What you should do: Which lines in the data below contain the word "indented"? Extract each of those lines in full.

Entries provided:
_ _ _ _ _

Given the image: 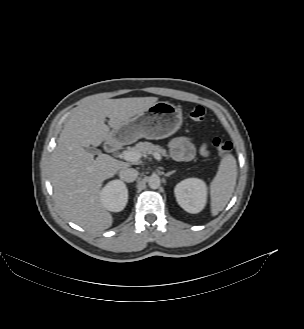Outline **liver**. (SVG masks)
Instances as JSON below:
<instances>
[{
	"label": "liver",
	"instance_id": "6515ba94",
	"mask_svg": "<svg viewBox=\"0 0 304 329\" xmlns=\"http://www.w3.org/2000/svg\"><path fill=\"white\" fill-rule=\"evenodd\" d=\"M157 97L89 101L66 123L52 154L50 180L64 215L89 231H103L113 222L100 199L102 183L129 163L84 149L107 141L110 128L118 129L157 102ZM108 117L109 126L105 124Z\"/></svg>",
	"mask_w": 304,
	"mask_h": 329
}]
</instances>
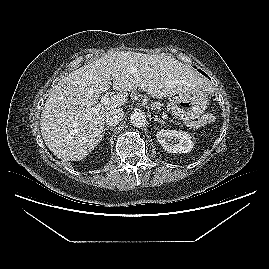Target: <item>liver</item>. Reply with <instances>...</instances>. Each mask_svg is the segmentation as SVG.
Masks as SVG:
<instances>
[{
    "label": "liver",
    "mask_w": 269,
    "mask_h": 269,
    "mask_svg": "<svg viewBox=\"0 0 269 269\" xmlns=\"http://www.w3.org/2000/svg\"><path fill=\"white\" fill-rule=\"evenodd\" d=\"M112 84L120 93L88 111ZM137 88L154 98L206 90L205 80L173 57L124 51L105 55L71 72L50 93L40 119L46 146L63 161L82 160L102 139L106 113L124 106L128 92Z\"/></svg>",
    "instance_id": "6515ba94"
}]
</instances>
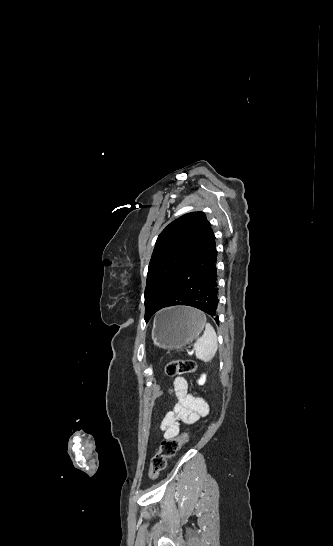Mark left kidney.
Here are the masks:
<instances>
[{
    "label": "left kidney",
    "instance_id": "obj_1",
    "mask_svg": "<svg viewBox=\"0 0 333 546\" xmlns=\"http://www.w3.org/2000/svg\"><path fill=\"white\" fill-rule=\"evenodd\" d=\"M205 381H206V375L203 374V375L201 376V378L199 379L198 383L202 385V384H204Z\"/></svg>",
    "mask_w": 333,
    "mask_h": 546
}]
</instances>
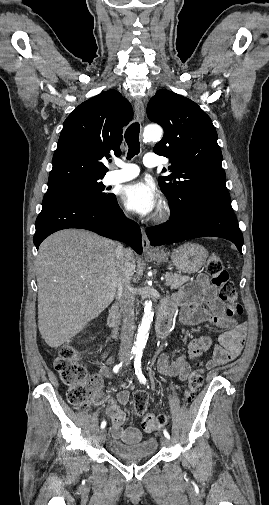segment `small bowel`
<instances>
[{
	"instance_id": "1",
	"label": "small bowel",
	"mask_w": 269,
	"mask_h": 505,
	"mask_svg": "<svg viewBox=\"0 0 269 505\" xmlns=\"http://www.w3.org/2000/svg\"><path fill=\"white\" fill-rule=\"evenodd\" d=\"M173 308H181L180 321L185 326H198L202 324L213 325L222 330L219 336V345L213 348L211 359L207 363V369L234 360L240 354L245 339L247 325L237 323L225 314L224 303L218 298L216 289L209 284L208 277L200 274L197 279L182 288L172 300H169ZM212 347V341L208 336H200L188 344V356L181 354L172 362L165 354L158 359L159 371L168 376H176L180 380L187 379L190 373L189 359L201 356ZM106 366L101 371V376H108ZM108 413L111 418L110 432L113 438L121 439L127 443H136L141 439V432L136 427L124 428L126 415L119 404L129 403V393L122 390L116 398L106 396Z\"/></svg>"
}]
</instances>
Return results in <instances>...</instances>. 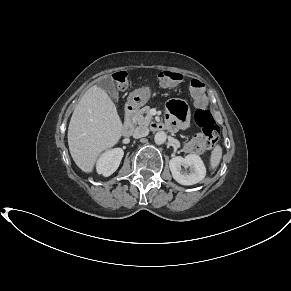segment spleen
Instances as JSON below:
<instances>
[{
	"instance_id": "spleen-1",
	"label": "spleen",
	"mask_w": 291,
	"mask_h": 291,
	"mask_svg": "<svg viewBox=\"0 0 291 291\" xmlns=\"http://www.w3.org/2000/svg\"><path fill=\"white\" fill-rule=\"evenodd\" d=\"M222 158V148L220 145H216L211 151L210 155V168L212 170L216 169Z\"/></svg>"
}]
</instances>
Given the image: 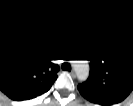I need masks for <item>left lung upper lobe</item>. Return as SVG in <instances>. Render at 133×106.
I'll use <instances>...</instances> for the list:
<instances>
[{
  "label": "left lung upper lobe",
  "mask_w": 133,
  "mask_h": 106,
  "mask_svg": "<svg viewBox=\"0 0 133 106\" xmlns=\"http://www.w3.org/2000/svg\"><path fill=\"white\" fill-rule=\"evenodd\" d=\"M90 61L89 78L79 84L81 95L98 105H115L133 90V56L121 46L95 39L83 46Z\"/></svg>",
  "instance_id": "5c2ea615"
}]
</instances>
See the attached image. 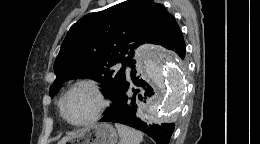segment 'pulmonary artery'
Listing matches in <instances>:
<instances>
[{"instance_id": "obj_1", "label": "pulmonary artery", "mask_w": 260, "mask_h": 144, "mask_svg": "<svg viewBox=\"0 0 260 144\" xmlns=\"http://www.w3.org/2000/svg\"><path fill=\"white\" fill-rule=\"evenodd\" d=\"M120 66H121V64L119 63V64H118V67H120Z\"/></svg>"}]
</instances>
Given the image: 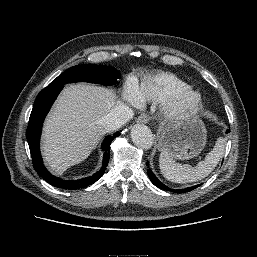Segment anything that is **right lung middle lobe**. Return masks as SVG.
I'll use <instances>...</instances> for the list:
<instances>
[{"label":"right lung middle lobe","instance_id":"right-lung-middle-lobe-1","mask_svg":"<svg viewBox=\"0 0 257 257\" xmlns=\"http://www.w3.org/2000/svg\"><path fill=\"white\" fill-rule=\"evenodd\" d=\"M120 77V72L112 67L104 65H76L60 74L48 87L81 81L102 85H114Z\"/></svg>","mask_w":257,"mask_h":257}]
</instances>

_ _ _ _ _

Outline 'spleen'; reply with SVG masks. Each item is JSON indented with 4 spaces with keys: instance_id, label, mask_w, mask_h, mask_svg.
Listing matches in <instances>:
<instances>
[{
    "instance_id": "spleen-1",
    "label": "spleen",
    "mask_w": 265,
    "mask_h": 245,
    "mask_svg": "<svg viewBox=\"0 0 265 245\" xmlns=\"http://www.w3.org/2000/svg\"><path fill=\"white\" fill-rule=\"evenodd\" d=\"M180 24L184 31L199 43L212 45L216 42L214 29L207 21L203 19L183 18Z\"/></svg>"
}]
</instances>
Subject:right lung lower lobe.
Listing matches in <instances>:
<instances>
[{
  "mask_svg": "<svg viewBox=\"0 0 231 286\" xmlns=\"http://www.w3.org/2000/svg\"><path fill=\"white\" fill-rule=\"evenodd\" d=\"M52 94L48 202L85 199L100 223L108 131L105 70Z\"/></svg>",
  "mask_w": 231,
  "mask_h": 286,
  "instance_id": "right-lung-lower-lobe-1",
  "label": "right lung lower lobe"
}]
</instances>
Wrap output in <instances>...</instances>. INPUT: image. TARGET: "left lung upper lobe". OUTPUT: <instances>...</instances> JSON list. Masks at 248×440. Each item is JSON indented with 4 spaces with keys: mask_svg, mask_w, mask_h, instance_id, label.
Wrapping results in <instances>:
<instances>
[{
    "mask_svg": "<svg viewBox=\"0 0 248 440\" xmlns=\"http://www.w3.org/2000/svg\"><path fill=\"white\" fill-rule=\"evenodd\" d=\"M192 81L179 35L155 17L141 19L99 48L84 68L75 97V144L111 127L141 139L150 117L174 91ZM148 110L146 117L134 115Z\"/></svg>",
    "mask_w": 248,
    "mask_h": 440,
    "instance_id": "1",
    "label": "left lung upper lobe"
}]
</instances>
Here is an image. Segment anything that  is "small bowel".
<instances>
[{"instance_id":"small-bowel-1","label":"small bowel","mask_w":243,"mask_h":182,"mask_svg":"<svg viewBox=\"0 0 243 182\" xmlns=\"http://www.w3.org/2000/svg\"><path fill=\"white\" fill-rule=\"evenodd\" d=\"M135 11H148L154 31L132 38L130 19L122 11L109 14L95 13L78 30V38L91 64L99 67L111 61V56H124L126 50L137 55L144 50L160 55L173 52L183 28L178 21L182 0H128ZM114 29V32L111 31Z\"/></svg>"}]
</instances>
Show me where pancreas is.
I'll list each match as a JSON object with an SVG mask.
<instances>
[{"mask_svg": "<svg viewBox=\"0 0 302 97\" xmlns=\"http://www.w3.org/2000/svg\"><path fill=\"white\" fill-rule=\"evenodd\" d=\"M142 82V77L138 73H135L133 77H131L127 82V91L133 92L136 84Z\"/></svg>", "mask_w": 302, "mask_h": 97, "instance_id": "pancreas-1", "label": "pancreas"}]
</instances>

_ _ _ _ _

Exercise response:
Outline 'spleen'; reply with SVG masks. Each item is JSON indented with 4 spaces with keys: instance_id, label, mask_w, mask_h, mask_svg.
Wrap output in <instances>...</instances>. INPUT: image. TARGET: "left lung upper lobe". OUTPUT: <instances>...</instances> JSON list. Masks at 248×440. Each item is JSON indented with 4 spaces with keys: mask_svg, mask_w, mask_h, instance_id, label.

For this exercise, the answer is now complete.